Pere Lachaise Cemetery

Paris, Ile-de-France, France

Luke Tomes

24 Nov 2020
Image Credit: Shutterstock

About Pere Lachaise Cemetery

Pere Lachaise Cemetery (Cimetière du Père-Lachaise) was a cemetery established by Napoleon I in 1804.

Pere Lachaise Cemetery history

Originally considered to be too far from the main city, Pere Lachaise Cemetery initially attracted few funerals, but following a marketing campaign and the transfer of the remains of French philosopher Pierre Abélard in 1817, its popularity grew and it soon gained over 33,000 residents.

From singer Edith Piaf, novelist Marcel Proust and impressionist painter Camille Pissarro to playwright Oscar Wilde, an array of famous figures are buried there today. One of the most popular graves at Pere Lachaise Cemetery is that of The Doors’ front man Jim Morrison, probably attracting the largest number of visitors, but all of the graves are fascinating, including those of the regular citizens.

The cemetery was twice the scene of armed fighting: once in 1814, during the Napoleonic Wars, when it was overrun by Russians in the Battle of Paris, and a second time in May 1871, during the turmoil of the Paris Commune, when 147 Communards were slaughtered there. This is also surrounded by monuments to concentration camp victims from the Holocaust.

Pere Lachaise Cemetery today

Pere Lachaise Cemetery extends 44 hectares and contains 70,000 burial plots. Estimates concerning the number of people buried there vary widely, from some 300,000 to about 1,000,000. The cemetery is a mix between an English park and a shrine. All funerary art styles are represented: Gothic graves, Haussmanian burial chambers and ancient mausoleums.

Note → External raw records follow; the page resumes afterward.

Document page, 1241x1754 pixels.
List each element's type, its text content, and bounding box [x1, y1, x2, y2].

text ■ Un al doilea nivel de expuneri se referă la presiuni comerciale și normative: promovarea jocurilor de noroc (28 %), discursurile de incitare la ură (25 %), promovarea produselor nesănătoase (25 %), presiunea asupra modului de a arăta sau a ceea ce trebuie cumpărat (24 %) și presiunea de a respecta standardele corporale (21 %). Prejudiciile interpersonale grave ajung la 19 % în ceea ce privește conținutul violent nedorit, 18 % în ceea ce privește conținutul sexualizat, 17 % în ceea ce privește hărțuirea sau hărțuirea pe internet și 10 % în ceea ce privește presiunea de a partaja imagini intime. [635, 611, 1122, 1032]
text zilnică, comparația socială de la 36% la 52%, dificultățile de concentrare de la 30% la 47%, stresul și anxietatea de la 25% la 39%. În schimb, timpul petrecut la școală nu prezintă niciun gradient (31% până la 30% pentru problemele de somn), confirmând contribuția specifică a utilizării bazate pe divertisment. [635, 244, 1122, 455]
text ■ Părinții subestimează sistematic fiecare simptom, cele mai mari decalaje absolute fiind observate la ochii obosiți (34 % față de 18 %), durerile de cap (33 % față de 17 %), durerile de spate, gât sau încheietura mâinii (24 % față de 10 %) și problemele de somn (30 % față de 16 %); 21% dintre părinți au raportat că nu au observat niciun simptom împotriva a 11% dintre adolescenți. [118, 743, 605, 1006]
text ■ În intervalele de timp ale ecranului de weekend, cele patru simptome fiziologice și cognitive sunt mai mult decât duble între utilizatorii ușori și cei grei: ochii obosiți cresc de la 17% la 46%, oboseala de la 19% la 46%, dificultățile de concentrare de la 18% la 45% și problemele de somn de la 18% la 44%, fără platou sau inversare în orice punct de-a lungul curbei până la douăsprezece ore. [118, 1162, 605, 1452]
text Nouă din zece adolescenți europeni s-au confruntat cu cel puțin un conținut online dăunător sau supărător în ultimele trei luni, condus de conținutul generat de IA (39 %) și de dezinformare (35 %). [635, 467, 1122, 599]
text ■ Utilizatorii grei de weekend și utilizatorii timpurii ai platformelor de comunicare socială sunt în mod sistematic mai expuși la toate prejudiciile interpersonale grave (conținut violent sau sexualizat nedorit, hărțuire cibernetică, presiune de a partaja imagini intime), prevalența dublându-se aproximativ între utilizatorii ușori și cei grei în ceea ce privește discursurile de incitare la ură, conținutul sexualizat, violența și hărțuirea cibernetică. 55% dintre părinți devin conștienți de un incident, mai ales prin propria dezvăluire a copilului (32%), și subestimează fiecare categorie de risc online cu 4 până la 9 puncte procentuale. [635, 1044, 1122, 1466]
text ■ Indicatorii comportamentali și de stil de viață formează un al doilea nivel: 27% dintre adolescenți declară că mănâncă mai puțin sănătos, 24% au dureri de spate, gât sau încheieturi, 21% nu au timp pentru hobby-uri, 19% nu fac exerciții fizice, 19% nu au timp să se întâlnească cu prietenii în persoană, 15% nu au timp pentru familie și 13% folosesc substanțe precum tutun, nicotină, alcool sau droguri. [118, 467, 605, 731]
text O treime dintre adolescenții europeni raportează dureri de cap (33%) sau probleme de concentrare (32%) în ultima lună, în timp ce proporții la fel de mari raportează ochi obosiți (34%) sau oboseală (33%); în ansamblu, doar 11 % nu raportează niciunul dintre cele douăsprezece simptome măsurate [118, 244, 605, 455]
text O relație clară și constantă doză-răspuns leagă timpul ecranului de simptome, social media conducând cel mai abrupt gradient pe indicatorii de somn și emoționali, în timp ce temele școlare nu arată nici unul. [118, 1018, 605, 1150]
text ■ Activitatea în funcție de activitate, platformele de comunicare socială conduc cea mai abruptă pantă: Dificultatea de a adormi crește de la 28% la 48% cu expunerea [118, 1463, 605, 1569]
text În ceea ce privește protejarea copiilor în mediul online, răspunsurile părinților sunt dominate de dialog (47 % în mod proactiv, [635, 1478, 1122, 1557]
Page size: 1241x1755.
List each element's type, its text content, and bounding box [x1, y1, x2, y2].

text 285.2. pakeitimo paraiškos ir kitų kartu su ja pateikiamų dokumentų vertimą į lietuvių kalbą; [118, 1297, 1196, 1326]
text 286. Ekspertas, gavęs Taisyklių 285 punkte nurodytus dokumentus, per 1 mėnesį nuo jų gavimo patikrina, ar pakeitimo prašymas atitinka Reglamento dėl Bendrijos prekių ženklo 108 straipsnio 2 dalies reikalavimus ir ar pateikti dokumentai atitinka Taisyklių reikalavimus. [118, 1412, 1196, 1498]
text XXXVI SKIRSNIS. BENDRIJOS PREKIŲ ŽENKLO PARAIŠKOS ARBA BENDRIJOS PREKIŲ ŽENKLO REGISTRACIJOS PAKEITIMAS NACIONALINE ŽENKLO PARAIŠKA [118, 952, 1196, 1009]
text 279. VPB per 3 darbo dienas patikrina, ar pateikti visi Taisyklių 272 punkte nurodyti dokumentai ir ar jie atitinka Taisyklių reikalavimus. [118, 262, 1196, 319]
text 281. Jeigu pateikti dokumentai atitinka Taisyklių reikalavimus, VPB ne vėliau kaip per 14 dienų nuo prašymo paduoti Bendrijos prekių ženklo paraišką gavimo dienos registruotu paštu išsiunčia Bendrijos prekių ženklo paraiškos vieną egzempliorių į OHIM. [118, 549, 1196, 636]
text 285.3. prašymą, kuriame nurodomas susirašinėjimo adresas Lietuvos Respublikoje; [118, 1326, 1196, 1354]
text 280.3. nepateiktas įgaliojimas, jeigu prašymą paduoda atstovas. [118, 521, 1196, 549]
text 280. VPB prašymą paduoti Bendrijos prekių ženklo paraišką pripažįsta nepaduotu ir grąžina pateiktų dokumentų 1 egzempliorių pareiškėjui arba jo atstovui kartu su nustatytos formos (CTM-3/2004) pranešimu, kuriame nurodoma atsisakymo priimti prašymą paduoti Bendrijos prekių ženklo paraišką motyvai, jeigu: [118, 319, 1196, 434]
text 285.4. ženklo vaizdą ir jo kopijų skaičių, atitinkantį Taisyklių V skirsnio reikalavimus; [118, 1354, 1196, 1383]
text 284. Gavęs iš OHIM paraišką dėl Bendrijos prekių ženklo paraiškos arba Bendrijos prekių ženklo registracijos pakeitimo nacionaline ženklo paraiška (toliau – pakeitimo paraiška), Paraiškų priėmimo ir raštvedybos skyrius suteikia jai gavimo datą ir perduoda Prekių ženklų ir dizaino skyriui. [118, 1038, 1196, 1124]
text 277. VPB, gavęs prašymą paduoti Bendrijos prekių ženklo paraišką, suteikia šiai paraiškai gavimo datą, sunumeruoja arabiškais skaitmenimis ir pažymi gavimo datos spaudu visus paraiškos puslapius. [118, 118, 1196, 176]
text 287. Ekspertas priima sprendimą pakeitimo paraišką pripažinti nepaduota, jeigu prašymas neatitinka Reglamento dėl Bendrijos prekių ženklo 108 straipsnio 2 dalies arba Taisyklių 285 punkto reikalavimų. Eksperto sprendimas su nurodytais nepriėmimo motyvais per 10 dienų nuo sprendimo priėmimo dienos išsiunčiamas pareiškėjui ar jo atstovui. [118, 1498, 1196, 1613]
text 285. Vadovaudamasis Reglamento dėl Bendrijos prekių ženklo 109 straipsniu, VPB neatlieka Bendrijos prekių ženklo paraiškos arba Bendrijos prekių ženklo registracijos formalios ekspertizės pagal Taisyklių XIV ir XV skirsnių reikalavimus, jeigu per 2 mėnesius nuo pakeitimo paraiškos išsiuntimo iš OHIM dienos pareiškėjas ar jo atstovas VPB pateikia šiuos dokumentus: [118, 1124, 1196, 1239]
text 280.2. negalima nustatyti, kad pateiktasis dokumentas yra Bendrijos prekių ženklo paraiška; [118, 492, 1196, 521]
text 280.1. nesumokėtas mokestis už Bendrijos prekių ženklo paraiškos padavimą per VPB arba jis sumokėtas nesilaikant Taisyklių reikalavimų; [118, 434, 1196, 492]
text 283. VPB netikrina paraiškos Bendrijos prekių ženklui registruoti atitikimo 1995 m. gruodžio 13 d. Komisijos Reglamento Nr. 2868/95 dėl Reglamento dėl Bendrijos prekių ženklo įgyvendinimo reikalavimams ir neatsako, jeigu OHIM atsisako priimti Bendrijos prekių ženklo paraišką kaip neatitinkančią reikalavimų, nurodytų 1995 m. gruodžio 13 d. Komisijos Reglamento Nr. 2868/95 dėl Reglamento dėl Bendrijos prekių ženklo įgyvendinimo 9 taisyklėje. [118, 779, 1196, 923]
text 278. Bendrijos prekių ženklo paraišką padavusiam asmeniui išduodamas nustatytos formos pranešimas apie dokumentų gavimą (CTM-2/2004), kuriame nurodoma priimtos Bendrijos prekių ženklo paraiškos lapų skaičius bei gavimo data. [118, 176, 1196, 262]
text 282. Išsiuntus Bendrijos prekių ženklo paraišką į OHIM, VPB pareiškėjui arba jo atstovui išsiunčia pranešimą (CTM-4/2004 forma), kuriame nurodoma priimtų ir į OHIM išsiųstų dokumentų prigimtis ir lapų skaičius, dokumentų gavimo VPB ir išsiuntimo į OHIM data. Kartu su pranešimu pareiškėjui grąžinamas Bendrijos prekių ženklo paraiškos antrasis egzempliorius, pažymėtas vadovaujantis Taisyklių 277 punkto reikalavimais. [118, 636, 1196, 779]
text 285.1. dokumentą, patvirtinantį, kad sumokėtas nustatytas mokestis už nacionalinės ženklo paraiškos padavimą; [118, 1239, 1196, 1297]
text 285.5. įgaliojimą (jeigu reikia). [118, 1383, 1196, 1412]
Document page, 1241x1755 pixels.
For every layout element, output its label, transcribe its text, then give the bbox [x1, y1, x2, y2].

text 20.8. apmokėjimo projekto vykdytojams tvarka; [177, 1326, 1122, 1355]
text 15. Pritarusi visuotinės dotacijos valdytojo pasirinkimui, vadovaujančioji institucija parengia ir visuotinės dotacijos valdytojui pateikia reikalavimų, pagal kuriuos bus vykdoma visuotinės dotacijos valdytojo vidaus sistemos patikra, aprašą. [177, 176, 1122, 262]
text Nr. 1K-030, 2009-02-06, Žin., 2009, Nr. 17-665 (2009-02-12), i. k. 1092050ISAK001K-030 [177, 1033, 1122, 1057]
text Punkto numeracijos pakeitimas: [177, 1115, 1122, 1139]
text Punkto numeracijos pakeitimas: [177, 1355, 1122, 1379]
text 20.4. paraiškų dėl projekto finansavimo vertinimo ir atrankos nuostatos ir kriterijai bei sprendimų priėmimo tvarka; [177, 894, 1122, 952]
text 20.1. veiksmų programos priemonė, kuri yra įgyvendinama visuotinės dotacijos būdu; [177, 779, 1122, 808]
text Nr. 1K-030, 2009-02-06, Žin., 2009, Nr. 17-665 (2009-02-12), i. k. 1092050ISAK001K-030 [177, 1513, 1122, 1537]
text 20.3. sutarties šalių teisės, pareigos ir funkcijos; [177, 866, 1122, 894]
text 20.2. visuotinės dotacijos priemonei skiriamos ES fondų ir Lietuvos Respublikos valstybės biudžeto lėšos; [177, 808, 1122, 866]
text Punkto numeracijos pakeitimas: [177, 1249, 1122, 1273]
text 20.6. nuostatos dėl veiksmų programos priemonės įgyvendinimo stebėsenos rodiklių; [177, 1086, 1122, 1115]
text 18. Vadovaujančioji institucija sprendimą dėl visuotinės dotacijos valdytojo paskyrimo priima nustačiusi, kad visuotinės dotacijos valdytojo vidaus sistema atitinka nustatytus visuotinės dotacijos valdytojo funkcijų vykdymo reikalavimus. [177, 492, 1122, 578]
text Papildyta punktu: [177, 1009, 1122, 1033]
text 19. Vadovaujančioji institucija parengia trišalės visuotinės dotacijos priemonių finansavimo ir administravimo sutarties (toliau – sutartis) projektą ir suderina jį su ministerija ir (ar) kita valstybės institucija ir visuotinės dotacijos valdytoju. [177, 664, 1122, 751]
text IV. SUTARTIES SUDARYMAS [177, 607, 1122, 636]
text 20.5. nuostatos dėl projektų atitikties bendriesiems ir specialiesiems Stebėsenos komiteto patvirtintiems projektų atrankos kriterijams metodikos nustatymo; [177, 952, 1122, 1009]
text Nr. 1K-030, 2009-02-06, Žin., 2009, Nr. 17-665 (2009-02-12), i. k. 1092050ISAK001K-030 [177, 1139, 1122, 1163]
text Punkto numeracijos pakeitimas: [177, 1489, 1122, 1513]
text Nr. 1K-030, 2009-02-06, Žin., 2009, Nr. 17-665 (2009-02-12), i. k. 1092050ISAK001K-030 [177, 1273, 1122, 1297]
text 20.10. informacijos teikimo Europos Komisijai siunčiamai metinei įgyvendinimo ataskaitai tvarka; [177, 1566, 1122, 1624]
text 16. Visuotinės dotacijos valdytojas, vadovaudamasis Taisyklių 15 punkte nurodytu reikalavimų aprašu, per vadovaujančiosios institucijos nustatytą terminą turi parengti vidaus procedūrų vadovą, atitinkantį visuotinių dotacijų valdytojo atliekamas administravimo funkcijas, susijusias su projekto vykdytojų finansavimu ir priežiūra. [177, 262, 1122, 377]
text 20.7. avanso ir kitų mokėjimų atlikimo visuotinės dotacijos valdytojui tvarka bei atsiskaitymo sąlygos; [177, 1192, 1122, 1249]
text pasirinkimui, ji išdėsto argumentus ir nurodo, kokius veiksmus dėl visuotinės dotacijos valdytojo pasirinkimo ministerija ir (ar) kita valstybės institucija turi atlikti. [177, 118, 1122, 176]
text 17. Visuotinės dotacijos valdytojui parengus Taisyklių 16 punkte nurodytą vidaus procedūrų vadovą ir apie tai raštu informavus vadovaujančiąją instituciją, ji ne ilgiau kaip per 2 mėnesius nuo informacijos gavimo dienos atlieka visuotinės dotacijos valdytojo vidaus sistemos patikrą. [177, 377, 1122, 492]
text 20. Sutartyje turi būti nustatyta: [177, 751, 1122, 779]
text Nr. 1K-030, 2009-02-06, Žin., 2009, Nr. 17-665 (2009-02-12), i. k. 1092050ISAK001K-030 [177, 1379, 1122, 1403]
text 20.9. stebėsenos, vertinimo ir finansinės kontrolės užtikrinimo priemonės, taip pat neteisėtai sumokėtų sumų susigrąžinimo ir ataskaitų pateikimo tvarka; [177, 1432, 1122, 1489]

Maps are available to buy at the entrance, but you can also use the directories on the grounds. Overall, Pere Lachaise Cemetery is a peaceful and interesting way to spend an afternoon.

Getting to Pere Lachaise Cemetery

Pere Lachaise Cemetery is situated in the 20th arrondissement of Paris.

The main entrance is on the Boulevard de Ménilmontant, with the nearby Porte du Repos pedestrian entrance being convenient to the Philippe-Auguste station of the Paris Métro’s Line 2. Other Métro stations near the cemetery include Père Lachaise (Line 2 and 3) and Gambetta near the north or back entrance (Line 3).